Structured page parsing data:

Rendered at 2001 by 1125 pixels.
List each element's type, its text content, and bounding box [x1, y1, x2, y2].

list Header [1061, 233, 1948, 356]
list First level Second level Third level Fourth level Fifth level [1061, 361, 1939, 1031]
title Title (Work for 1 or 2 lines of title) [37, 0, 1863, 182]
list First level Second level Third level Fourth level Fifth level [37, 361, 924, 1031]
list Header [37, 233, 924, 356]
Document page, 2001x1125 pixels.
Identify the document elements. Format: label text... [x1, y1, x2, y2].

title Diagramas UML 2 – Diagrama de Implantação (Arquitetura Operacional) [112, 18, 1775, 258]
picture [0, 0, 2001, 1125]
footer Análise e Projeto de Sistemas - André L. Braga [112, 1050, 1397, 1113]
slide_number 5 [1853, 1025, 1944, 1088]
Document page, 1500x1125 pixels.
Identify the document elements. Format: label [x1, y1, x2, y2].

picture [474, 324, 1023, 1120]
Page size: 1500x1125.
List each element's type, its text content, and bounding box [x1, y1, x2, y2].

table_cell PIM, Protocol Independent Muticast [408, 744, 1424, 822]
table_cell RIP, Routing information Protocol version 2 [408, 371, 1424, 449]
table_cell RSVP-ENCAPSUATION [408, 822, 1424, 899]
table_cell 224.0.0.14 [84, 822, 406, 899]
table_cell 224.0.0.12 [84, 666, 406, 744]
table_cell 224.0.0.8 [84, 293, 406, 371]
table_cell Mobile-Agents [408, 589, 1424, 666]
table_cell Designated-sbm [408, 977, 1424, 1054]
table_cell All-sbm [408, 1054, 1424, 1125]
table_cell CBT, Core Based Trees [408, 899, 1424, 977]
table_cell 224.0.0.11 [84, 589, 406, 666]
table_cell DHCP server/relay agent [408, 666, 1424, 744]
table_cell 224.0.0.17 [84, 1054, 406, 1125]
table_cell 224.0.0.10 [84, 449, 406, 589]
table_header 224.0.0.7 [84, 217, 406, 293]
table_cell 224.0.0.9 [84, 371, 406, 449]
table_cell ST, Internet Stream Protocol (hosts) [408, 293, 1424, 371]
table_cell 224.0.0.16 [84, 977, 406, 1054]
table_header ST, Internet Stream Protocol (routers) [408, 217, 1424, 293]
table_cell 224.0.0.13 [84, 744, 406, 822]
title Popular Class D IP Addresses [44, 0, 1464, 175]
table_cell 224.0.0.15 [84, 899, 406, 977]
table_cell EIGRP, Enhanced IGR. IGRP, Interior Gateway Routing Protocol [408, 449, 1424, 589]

— Problem details —
Copy the entries exactly, leaving no line out.

— Solution for this exercise —
Rendered at 2001 by 1125 pixels.
List each element's type, its text content, and bounding box [x1, y1, x2, y2].

list Header [1061, 233, 1948, 356]
list First level Second level Third level Fourth level Fifth level [1061, 361, 1939, 1031]
title Title (Work for 1 or 2 lines of title) [37, 0, 1863, 182]
list First level Second level Third level Fourth level Fifth level [37, 361, 924, 1031]
list Header [37, 233, 924, 356]
Document page, 2001x1125 pixels.
Identify the document elements. Format: label text... [x1, y1, x2, y2].

title Diagramas UML 2 – Diagrama de Implantação (Arquitetura Operacional) [112, 18, 1775, 258]
picture [0, 0, 2001, 1125]
footer Análise e Projeto de Sistemas - André L. Braga [112, 1050, 1397, 1113]
slide_number 5 [1853, 1025, 1944, 1088]
Document page, 1500x1125 pixels.
Identify the document elements. Format: label [x1, y1, x2, y2].

picture [474, 324, 1023, 1120]
Page size: 1500x1125.
List each element's type, its text content, and bounding box [x1, y1, x2, y2].

table_cell PIM, Protocol Independent Muticast [408, 744, 1424, 822]
table_cell RIP, Routing information Protocol version 2 [408, 371, 1424, 449]
table_cell RSVP-ENCAPSUATION [408, 822, 1424, 899]
table_cell 224.0.0.14 [84, 822, 406, 899]
table_cell 224.0.0.12 [84, 666, 406, 744]
table_cell 224.0.0.8 [84, 293, 406, 371]
table_cell Mobile-Agents [408, 589, 1424, 666]
table_cell Designated-sbm [408, 977, 1424, 1054]
table_cell All-sbm [408, 1054, 1424, 1125]
table_cell CBT, Core Based Trees [408, 899, 1424, 977]
table_cell 224.0.0.11 [84, 589, 406, 666]
table_cell DHCP server/relay agent [408, 666, 1424, 744]
table_cell 224.0.0.17 [84, 1054, 406, 1125]
table_cell 224.0.0.10 [84, 449, 406, 589]
table_header 224.0.0.7 [84, 217, 406, 293]
table_cell 224.0.0.9 [84, 371, 406, 449]
table_cell ST, Internet Stream Protocol (hosts) [408, 293, 1424, 371]
table_cell 224.0.0.16 [84, 977, 406, 1054]
table_header ST, Internet Stream Protocol (routers) [408, 217, 1424, 293]
table_cell 224.0.0.13 [84, 744, 406, 822]
title Popular Class D IP Addresses [44, 0, 1464, 175]
table_cell 224.0.0.15 [84, 899, 406, 977]
table_cell EIGRP, Enhanced IGR. IGRP, Interior Gateway Routing Protocol [408, 449, 1424, 589]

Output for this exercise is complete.